でもせっかく向こうから質問してきたんだ、甘っちょろい綺麗事でも言っておくか。
「勇者は…… 歪ではあったが正義を信じて戦っていたからな……」
『それが理由か……?』
「いや、勇者は何度間違いを指摘しても何度も間違い続けた、終いには正義と信じて悪に加担するまでに至った…… 普通ならとっくに見捨ててる。
だがそれは、勇者が誰よりも純粋で誰よりも馬鹿だっただけだ、そしてそれを利用されてきたに過ぎない」
エネ・イヴェルトとか……
リリス・リスティスとか……
霧島神那とか……
そういったチョット性格がネジ曲がったヤツに利用されてただけさ。
だってバカだから操り易いんだもん。
「利用されていただけだから罪はない…… なんていう気はない、何度命を助けても俺を敵視することをヤメなかったヤツだ。
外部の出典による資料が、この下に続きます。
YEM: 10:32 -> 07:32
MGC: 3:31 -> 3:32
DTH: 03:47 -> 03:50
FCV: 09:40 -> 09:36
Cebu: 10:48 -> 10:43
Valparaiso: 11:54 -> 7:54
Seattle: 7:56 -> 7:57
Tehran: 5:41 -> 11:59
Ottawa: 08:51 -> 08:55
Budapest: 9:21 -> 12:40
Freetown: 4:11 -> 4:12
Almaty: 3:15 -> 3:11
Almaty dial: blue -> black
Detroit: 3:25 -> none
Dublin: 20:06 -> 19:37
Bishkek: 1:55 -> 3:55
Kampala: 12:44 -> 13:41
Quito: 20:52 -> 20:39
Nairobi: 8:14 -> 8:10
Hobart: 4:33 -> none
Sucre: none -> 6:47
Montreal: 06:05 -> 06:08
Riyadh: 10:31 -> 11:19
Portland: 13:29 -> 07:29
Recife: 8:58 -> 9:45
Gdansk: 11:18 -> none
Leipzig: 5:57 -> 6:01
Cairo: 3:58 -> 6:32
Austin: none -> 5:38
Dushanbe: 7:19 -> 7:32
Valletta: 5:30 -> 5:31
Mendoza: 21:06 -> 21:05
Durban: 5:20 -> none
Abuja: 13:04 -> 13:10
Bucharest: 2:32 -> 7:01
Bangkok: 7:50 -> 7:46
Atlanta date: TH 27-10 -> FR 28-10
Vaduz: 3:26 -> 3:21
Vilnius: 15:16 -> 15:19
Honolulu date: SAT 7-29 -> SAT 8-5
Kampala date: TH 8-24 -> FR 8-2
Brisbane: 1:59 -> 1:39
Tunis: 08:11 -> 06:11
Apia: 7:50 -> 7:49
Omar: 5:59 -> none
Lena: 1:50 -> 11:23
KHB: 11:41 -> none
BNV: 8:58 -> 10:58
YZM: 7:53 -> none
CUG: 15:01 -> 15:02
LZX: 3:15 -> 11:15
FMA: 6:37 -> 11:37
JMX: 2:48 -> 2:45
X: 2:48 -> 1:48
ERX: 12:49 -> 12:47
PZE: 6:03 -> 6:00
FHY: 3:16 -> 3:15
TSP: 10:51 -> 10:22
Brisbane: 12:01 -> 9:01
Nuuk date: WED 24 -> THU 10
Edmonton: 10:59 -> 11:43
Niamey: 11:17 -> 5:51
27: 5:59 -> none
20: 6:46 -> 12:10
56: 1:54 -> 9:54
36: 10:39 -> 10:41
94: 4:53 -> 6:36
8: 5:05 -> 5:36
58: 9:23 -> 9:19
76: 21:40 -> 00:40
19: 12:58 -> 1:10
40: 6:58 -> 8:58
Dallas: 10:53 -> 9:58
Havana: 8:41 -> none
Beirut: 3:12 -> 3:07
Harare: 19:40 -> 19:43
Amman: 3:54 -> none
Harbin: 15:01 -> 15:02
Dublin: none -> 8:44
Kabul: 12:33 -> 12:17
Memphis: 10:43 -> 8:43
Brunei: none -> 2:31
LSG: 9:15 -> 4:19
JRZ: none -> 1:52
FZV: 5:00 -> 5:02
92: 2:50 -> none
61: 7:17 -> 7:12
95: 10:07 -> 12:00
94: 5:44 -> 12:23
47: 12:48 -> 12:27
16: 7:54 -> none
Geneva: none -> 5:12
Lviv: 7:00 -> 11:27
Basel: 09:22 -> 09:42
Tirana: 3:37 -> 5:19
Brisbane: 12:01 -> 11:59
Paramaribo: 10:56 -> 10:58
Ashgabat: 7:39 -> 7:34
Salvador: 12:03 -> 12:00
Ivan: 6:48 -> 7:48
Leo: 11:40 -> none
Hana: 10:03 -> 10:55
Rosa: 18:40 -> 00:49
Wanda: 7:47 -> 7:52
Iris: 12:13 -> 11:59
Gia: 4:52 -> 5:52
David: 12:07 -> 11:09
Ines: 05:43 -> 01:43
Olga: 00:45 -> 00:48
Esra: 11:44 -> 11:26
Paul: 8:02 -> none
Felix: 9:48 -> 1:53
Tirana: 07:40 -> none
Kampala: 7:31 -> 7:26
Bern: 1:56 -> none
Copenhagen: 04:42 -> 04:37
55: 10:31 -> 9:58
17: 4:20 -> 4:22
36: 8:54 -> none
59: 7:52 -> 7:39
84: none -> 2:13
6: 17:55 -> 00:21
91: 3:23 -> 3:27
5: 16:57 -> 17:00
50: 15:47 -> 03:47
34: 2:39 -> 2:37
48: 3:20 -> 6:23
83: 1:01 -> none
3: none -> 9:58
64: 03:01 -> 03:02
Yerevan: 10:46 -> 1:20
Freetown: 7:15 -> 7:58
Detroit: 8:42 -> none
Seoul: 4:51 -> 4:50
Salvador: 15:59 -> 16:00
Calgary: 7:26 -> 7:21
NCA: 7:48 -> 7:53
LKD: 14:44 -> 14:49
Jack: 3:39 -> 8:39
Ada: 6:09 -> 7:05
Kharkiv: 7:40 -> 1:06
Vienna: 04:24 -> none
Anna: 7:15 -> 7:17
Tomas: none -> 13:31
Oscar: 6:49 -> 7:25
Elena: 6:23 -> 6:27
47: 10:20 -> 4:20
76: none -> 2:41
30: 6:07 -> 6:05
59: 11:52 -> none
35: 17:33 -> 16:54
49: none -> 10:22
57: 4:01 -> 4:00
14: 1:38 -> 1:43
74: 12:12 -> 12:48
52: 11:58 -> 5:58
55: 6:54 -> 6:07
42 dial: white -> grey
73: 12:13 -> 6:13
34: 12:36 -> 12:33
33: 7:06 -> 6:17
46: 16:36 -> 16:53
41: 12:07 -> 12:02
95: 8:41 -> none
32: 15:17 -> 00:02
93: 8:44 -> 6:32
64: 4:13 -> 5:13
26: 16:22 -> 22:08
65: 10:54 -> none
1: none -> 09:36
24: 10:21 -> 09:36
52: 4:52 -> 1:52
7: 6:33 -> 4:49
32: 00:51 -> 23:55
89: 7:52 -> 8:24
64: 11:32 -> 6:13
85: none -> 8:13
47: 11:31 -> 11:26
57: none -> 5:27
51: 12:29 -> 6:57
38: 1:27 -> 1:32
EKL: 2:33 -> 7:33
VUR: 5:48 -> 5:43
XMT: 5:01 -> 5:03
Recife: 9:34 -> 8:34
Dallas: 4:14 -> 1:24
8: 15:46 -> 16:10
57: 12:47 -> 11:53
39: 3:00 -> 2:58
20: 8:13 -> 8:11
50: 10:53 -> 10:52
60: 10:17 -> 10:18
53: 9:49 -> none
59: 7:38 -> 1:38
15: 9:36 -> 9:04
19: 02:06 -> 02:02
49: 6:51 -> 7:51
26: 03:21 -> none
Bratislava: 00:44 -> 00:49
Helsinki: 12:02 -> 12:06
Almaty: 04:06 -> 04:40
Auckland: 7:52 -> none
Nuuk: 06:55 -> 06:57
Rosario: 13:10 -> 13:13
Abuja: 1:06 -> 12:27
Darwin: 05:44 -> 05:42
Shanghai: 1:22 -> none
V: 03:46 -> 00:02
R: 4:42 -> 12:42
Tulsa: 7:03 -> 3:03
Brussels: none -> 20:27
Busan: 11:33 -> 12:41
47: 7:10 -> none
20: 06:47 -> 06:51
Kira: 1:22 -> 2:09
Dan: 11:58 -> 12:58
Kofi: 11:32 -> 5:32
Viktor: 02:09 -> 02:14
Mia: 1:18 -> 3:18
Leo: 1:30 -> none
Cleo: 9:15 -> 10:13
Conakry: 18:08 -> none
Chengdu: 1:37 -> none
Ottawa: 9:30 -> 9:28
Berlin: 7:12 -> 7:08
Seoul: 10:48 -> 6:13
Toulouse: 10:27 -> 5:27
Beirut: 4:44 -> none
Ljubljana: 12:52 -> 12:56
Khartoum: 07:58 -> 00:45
それでも…… 純粋に人類の為を思って戦ってきた男だ。
そして俺達は常に対立し続けてきたが、目指す未来は同じだったハズだ……」
『つまらん理由だ……』
ですよね~?
「あれ? よくよく考えたらコイツってしょっちゅう私怨で動いていた気が…… 俺が魔王だって気付いたのはマリア=ルージュとの戦いの時だった……
つまりずっと私怨で俺にちょっかい掛けてきたワケだ……
…………なんだ、助けて損した」
『…………』
エネ・イヴェルトはきっと今頃ポカ~ンって顔をしているだろう。魂だけだから表情には出ないだろうけど……
「さて、お前の質問に答えてやったんだから、こっちの質問にも答えろよ」
『質問?』
「魂のまま動き回ると消えるんじゃないのか?」
『あぁなるほど…… 私を完全に消し去る為の情報収集かね……』
勇者よりは頭が良いみたいだな、人を見る目は全く無いが……
『説明しても分からないと思うが…… 単純な事だ、この塔の中は外とは位相の異なる高位次元だ…… そして生命の元となる特殊なエーテルで満たされている……
そのエーテルから存在に必要な力を得ているからこうして存在していられる……』
「生命の元となるエーテル…… なるほど……」
エネ・イヴェルトの言う通り…… よく分からん!
しかも情報収集まで完璧に見透かされている、今の情報も正しいのかどうか……
マズイな…… もしかしてコイツって勇者より遥かに頭イイのかな? アイツを基準にして考えると大したこと無いように感じるが……
とにかくエネ・イヴェルトはココに足止めしておくべきだな、『魔王殺し』を回収したコイツを嫁達の元へ行かせるワケにはいかない。
そして出来る事ならば、コイツはココで滅ぼしておきたい。